WHAT THE EXERCISE ASKS: Word for word, restate the lines from the start of the data below through the line containing "### Syscall".

DATA:

[Start of Attachment]

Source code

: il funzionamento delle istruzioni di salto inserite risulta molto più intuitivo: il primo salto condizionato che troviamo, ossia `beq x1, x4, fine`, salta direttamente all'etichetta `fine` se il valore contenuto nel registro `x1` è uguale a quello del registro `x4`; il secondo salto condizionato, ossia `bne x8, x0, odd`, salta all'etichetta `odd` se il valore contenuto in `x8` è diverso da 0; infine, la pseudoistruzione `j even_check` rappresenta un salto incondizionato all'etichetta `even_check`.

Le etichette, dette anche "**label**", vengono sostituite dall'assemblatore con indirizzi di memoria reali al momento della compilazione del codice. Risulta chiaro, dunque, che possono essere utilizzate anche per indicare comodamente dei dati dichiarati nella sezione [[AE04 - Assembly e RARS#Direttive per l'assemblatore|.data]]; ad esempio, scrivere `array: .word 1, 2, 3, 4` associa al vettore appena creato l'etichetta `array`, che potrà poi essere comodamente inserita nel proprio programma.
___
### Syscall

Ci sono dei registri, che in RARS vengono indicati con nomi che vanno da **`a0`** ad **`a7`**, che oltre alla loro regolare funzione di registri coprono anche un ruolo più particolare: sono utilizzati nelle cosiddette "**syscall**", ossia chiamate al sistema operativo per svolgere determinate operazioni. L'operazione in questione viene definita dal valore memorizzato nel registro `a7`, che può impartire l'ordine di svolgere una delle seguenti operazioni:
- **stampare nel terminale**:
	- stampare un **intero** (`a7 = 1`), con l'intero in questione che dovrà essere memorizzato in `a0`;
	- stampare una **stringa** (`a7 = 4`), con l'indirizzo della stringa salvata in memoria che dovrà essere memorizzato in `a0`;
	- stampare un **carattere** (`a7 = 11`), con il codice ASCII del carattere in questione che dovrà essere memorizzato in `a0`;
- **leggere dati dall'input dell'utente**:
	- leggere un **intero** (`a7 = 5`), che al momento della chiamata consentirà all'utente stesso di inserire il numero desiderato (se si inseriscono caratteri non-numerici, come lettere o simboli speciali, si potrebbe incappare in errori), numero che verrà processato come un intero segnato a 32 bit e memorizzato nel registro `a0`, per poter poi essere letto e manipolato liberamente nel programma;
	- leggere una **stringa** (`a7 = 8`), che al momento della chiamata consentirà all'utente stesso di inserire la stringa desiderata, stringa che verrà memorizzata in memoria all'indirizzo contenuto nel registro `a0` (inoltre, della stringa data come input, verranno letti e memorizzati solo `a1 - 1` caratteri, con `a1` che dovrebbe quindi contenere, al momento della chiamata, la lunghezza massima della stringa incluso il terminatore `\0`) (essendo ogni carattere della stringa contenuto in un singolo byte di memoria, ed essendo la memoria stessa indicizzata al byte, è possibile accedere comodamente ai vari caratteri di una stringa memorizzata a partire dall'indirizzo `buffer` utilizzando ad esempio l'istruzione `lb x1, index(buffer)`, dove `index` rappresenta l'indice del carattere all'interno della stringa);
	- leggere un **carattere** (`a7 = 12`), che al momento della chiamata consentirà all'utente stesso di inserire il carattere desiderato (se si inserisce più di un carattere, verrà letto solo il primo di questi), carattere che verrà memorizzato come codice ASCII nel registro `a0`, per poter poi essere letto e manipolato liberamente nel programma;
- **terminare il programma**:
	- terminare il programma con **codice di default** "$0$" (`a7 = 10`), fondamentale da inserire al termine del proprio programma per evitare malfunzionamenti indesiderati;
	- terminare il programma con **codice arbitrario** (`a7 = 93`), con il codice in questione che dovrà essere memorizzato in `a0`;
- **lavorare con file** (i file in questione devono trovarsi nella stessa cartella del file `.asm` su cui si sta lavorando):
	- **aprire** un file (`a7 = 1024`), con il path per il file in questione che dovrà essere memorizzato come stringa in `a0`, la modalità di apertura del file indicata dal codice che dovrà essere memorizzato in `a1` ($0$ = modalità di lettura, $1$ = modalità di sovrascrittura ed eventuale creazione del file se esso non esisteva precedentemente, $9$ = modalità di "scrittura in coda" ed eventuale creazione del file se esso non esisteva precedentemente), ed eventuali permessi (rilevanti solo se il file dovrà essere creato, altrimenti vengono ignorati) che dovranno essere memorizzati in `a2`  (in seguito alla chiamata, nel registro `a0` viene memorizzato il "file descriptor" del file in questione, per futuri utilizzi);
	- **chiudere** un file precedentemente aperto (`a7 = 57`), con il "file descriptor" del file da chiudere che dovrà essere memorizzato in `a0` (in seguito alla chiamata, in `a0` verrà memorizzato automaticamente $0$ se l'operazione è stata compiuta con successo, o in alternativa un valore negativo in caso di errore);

[End of Attachment]

ANSWER TO THE PROBLEM:
Source code

: il funzionamento delle istruzioni di salto inserite risulta molto più intuitivo: il primo salto condizionato che troviamo, ossia `beq x1, x4, fine`, salta direttamente all'etichetta `fine` se il valore contenuto nel registro `x1` è uguale a quello del registro `x4`; il secondo salto condizionato, ossia `bne x8, x0, odd`, salta all'etichetta `odd` se il valore contenuto in `x8` è diverso da 0; infine, la pseudoistruzione `j even_check` rappresenta un salto incondizionato all'etichetta `even_check`.

Le etichette, dette anche "**label**", vengono sostituite dall'assemblatore con indirizzi di memoria reali al momento della compilazione del codice. Risulta chiaro, dunque, che possono essere utilizzate anche per indicare comodamente dei dati dichiarati nella sezione [[AE04 - Assembly e RARS#Direttive per l'assemblatore|.data]]; ad esempio, scrivere `array: .word 1, 2, 3, 4` associa al vettore appena creato l'etichetta `array`, che potrà poi essere comodamente inserita nel proprio programma.
___
### Syscall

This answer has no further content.